Richtig herum: Der 3-Band-EQ
Es folgt der ebenfalls passive Drei-Band-EQ plus Ein-Schalter mit seinem Low- und High-Shelf sowie dem Glockenfilter. Die Einsatzfrequenzen aller drei werden mit den Ringen der Potis diskret eingestellt, während der Hub mit einem normalen Schleifpoti geregelt wird. Die Frequenzen lauten dabei wie folgt:

  • Low: Off, 35 Hz, 60 Hz, 110 Hz und 200 Hz
  • Mid: Off, 360 Hz, 700 Hz, 1600 Hz, 3200 Hz , 4800 Hz und 7200 Hz
  • High: Off, 10 kHz, 12 kHz und 16 kHz

Kenner werden es bemerken: Hier gibt es durchaus mehr Einsatzfrequenzen als beim Original, was nur ein fixes Höhenband bei 12 kHz besaß. Das Low-Filter beim AMS Neve ist weiterhin auf 220 Hz gestimmt und nicht auf 200 Hz wie hier. Ferner ist die Reihenfolge der Bänder „auf richtig herum“ vertauscht, was ich bei der 19-Zoll-Variante des Neves zugegebenermaßen immer etwas irritierend fand. Last but not least finden sich rechts ein Output-Poti zum Absenken des Ausgangs sowie eine 5-LED-Ampel für den Pegel und den Hauptschalter. Soviel zu den offensichtlichen Dingen.
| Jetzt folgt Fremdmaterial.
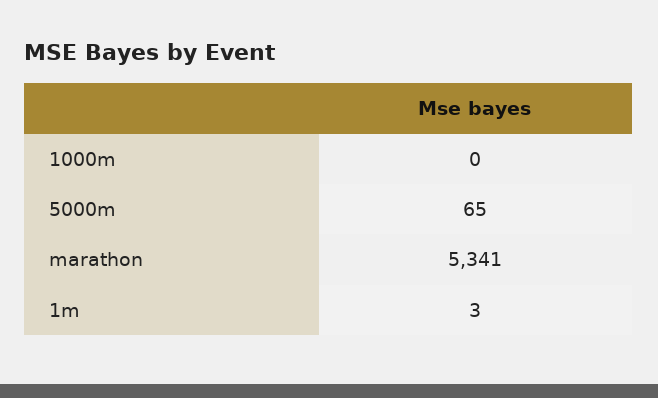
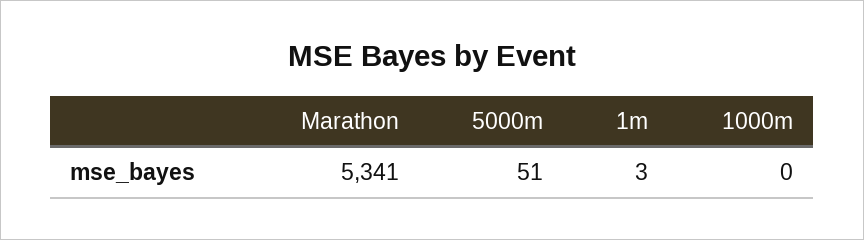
5000m: 65 -> 51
Fotostrecke: 5 Bilder Der EQ mit den Doppel-Poti: Innen wird der Hub eingestellt, außen mit dem Ring die Einsatzfrequenz.

Dinge, die du nicht sehen kannst

Im Inneren gibt es aber auch noch ein paar interessante Sachen zu entdecken. Fangen wir vorn an: Die Stromversorgung wird mit einem dicken Ringkerntrafo realisiert, der vom Rest der Schaltung abgeschirmt ist – AMS Neve setzt auf ein externes Schaltnetzteil. Es kommen außerdem Custom-Übertrager von Carnhill aus England zum Einsatz, so wie sie einst auch bei den alten Neves Verwendung fanden. Carnhill gilt ohnehin mittlerweile als Synonym für färbende Varianten – während Haufe und Lundahl eher für ihren „cleanen“ Sound bekannt sind. Aber das nur am Rande. 
Ferner verriet mir das Handbuch, dass Tantal- und Polystrol-Kondensatoren zum Einsatz kamen – ebenfalls „wie früher“. Der Kasten wurde außerdem von Hand zusammengeklöbelt, die einzelnen Platinen sogar „handverdrahtet“ – wobei dies bei den vielen zum Einsatz kommenden Steckverbindern zumindest ein kurzes Heben meiner Augenbraue zur Folge hatte. Ferner konnte ich kein Fertigungsland auf dem Gehäuse entdecken. Macht aber nichts, Innen ist alles sauber und ordentlich verarbeitet, da kann man echt nicht meckern!

Fotostrecke: 7 Bilder Sauberer Aufbau im Inneren.

Last but not least: Zum Lieferumfang gehört nur das Stromkabel. Die Kiste kann außerdem zwischen 230 und 115 V umgeschalten werden und bietet sogar einen Ground-Lift sowie eine rückseitige Groundschraube zum manuellen Erden.